Glenda Joyce Kickett: “Without culture, you don’t have anything”

Dr Glenda Kickett is a Noongar woman in Perth who has a background in developing social work practices and policies that support Aboriginal people. Here she discusses Indigenous children and young people in detention, and the importance of maintaining a strong culture.

The high rates of Indigenous young people in detention is a serious issue in Western Australia, how do we make change?

Glenda Joyce Kickett, a Noongar woman from Perth standing in front of a red wall
Glenda Joyce Kicket © Amnesty International

To keep young Indigenous people out of detention centres, we need more support for families – a holistic service to the families.

If a young person gets into trouble, there must be early-intervention programs they can be referred to that support them, before they actually end up in a detention centre.
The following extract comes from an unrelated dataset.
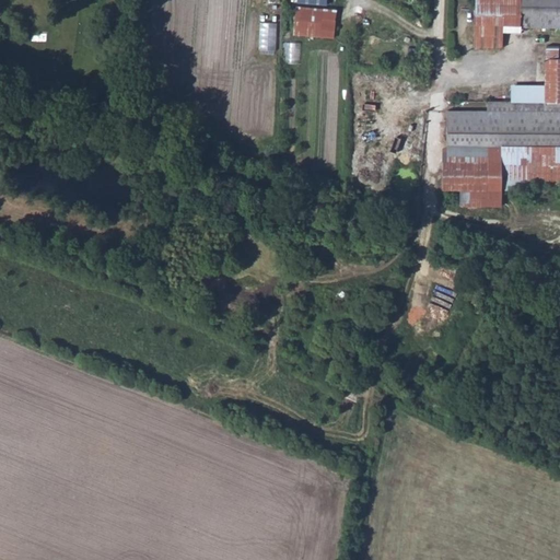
[(301,0),(299,36),(337,39),(339,0),(301,0)]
A lot of children end up in detention centres for little or no reasons, and that’s where the issue is.

Empowering Aboriginal organisations that help families is really important; I think the work has to come from those organisations working with our families from a cultural base.

Can you explain why culture is the key?

Well I believe, from my view as a Noongar person, and also from the work that I’ve done with Aboriginal kids in care, that culture is the base. It’s the glue that ties everything together.

“If you don’t have a strong sense of your culture – where you’re from, who your family is – you don’t have anything.”

Dr Glenda Kickett

You don’t have anything to build yourself on: your confidence, your self-esteem, your identity.

And when you don’t have that, you can lose your way. Not only in the system, but with your own personal and professional development.

The Power of Five – International Women’s Day 2016 video featuring Dr Glenda Kickett.

What do you see as an Amnesty supporters’ role in this issue?

It’s really important to get the message out there − to make it more visual and getting Aboriginal people to talk about the issues and the solutions. The message needs to get out that we can have a voice, and I think Amnesty supporting that is great.

I think we have the solutions here, in our own communities, our own people, our own families. And I really do believe that the work has to be done from that ground level, instead of top-down from government. I think that’s where the change is going to come.

What advice do you have for young people in Australia?

I would say to Australian young people − both Indigenous and non-Indigenous − to not be ashamed to have goals; to not be ashamed to have dreams.

I think it’s really important for them to get the message that they are important, just like anyone else. They can achieve their goals − just set them and work towards achieving them.